The data below holds a line containing "hfov_deg: 14.8" and a line containing "f_number: 7.1"; please quote exactly those two lines and every line between them, and nothing else.

THE DATA:
-- Opening Marker --
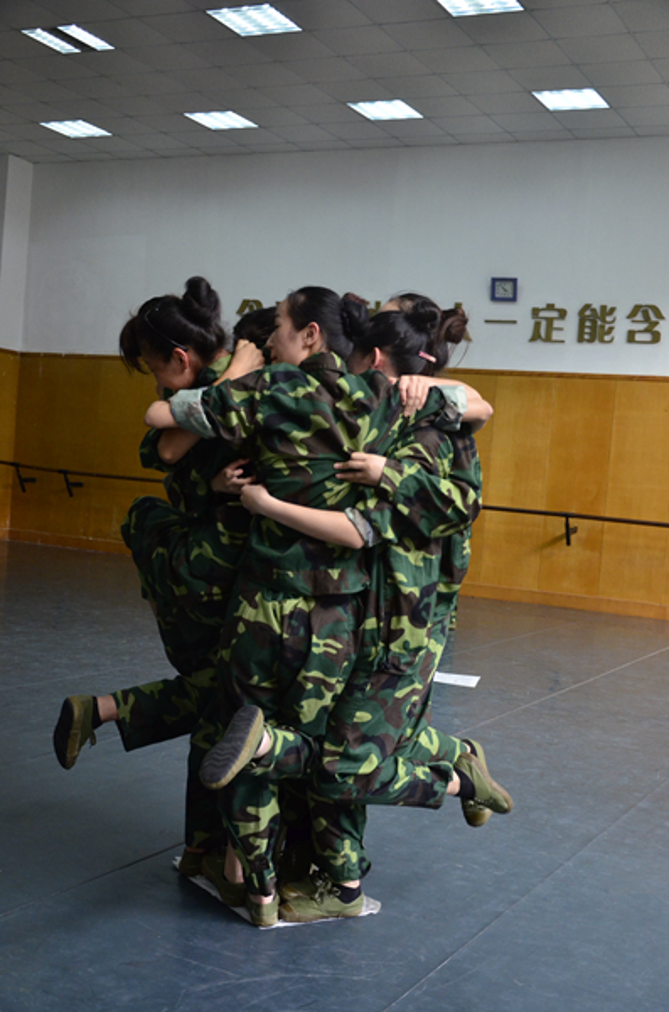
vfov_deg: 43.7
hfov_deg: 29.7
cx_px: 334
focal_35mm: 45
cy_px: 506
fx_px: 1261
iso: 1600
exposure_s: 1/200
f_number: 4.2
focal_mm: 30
-- Closing Marker --
-- Opening Marker --
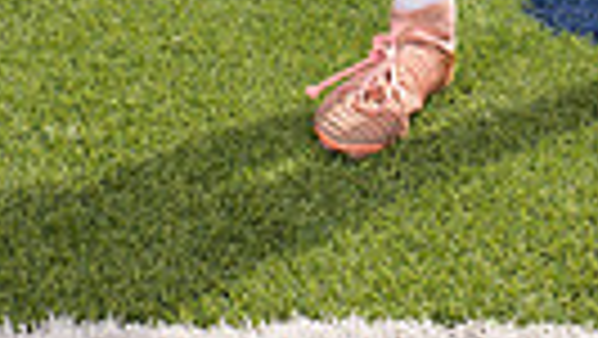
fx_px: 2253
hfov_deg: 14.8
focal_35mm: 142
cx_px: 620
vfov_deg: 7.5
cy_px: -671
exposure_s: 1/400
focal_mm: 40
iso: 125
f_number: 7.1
-- Closing Marker --
TASK RESULT:
hfov_deg: 14.8
focal_35mm: 142
cx_px: 620
vfov_deg: 7.5
cy_px: -671
exposure_s: 1/400
focal_mm: 40
iso: 125
f_number: 7.1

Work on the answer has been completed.